2

I am wondering how would I be able to run a SQLite order by in this manner

select * from contacts order by jarowinkler(contacts.name,'john smith');

I know Android has a bottleneck with user defined functions, do I have an alternative?

Pentium10
  • 204,586
  • 122
  • 423
  • 502

2 Answers2

1

Step #1: Do the query minus the ORDER BY portion

Step #2: Create a CursorWrapper that wraps your Cursor, calculates the Jaro-Winkler distance for each position, sorts the positions, then uses the sorted positions when overriding all methods that require a position (e.g., moveToPosition(), moveToNext()).

CommonsWare
  • 986,068
  • 189
  • 2,389
  • 2,491
  • I am doing something similar in Java, but takes so much time while computes a N x M steps, script runs 2-3 minutes for 300 x 500. – Pentium10 May 17 '10 at 11:16
  • I am unclear where the "N x M steps" comes from. If it is too slow to compute in Java, use the NDK. – CommonsWare May 17 '10 at 13:44
  • I am working on a person sync database, 1 end has N records, the other has M records, I run the jaro-winkler distance algorithm on their names to match the best. – Pentium10 May 17 '10 at 15:52
1

Pre calculate string lengths and add them into separate column. Then sort entired table by that that length. Add indexes (if you can). Then add extra filters for example you don't want to compare "Srivastava Brahmaputra" to "John Smith". The length are out of wack by way too much so exclude these kind of comparison by length as a percentage of the total length.
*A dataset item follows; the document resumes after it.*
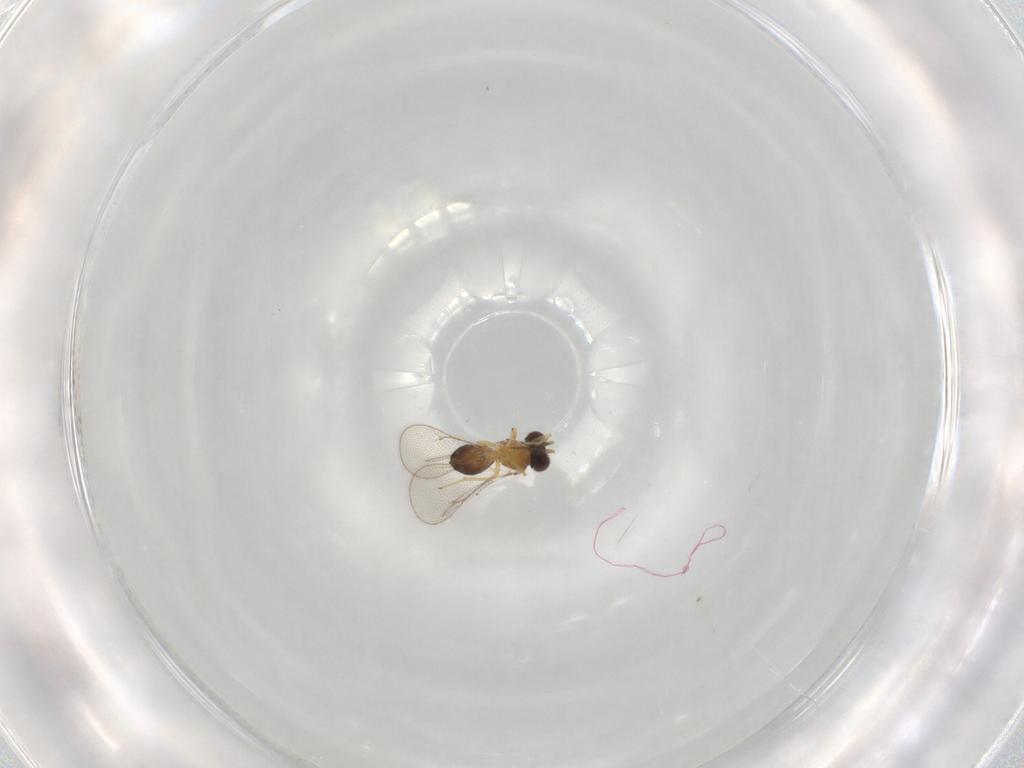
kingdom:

So if your word is 10 characters compare it only to words with 10+-2 or 10+-3 characters.

This way you will significantly reduce the number of times this algorithm needs to run.

Typically in the vocalbulary of 100 000 entries such filters reduce the number of comparisons to about 300. Unless you are doing a full blown record linkage and then I would wonder why use Android for that. You would still need to apply probabilistic methods for that and calculate scores and this is not a job for Android (at least not for now).

Also in MS SQL Server Jaro Winkler string distance wrapped into CLR function perform much better, since SQL Server doesn't supprt arays natively and much of the processing is around arrays. So implementation in T-SQL add too much overhead, but SQL-CLR works extremely fast.

Ivan
  • 103
  • 1
  • 7